Agnes Lee, the wife of Captain Samuel Lee of the Harbor Guard, was a noted foe to Tories. Powder was stored in the attic: one dark night a Tory knocked at her door, when Captain Lee was on duty; “Who’s there?” — “A friend.” — “No, a friend would tell his name,” answered Mrs. Lee, and fired. An hour later, an old doctor of North Guilford was summoned to attend a mysterious gun-shot wound. When the British landed at Leete’s Island, Captain Lee fired the agreed signal; “Grandma Lee responded by blazing away on the cannon set at the head of Crooked Lane, for she had not a son, and Uncle Levi was a cripple.”

According to another account, armed Torries actually burst in and she held them off until her husband arrived to shoot them. On another occasion, Lee barn caught fire and its sparks threatened the powder stored in the attic of the house. With no one else to save the house, Agnes Lee rushed upstairs and closed the the attic window to shut out the dangerous sparks. She later remarked that she hadn’t expected to come back down the stairs alive. The Guilford chapter of the Daughters of the American Revolution is named for Agnes Dickinson Lee.

Samuel’s mother and his brother, Levi, also lived with them in the house. In 1794, Levi and his mother sold the house to William Starr, Sr. At that time, Samuel and Agnes built a new house at 292 State Street.

Guilford Smith Memorial Library (1836)

In 1836, Charles Smith (1807-1893) built a Greek Revival house on Main Street in South Windham. The following year, he and Harvey Winchester bought a nearby factory that they used for the manufacture of paper, forming the Smith & Winchester Company. Charles Smith‘s son, Guilford Smith (1839-1923), was born in the house. He was a wealthy philanthropist who left $25,000 for the establishment of a library in South Windham. A trust and Board of Trustees were established for in 1930 and the new Guilford Smith Memorial Library, occupying the old Smith House, opened on April 4, 1931.

William Boardman West Boarding House (1848)

By the 1840s, the village of Rockfall in Middlefield was an active industrial area with a number of mills. Between 1845 and 1848, William F. Boardman built two boarding houses for workers on Main Street in Rockfall. The one pictured above is the west boarding house at 127 Main Street; next door is the east boarding house. Otis Smith, who owned the nearby Smith pistol factory, bought the west boarding house in 1873. In the twentieth century, many Polish immigrants settled in the area, including the Drega family. Juzef W. and Weronica Drega acquired the house in 1923. Today it is a two-family house.
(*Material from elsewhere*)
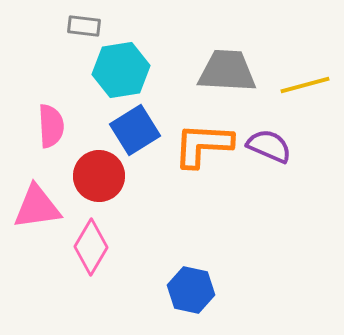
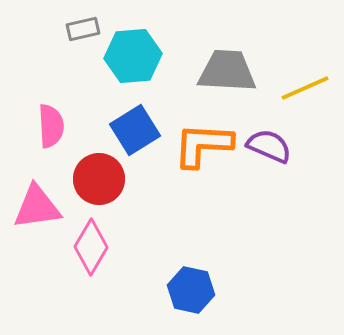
gray rectangle: moved 1 px left, 3 px down; rotated 20 degrees counterclockwise
cyan hexagon: moved 12 px right, 14 px up; rotated 4 degrees clockwise
yellow line: moved 3 px down; rotated 9 degrees counterclockwise
red circle: moved 3 px down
Yalesville United Methodist Church (1899)

In 1866, members of several Protestant denominations in the Yalesville section of Wallingford erected a small frame church known as the Union Church. Methodists and Baptists predominated in this mixed congregation. The following year the Methodists decided to become independent and purchased the Baptists’ share in the church for $3,428.61, with the aid of a donation from Charles Parker, a wealthy factory owner. A new First Methodist Church, now the Yalesville United Methodist Church, was erected at 8 New Place Street in 1899. A Church School addition was built in 1957.

Capt. John Anthony Wolfe House (1809)

At 3 Gravel Street in Mystic is a house, built between 1809 and 1815, that was traditionally called the “Case Bottle House” because it resembled the shape of the cases in which bottles of liquor were once shipped. It is not the only house in the area to have had that title: the same name was applied to the Elijah Williams House in the village of Wolf Neck in Stonington (noted in The Homes of Our Ancestors in Stonington, Conn. (1903), by Grace Denison Wheeler). The house on Gravel Street was built by Capt. John Anthony Wolfe and has been much altered and enlarged over the years. Restored in 1951, it is now a commercial property, home to Grover Insurance.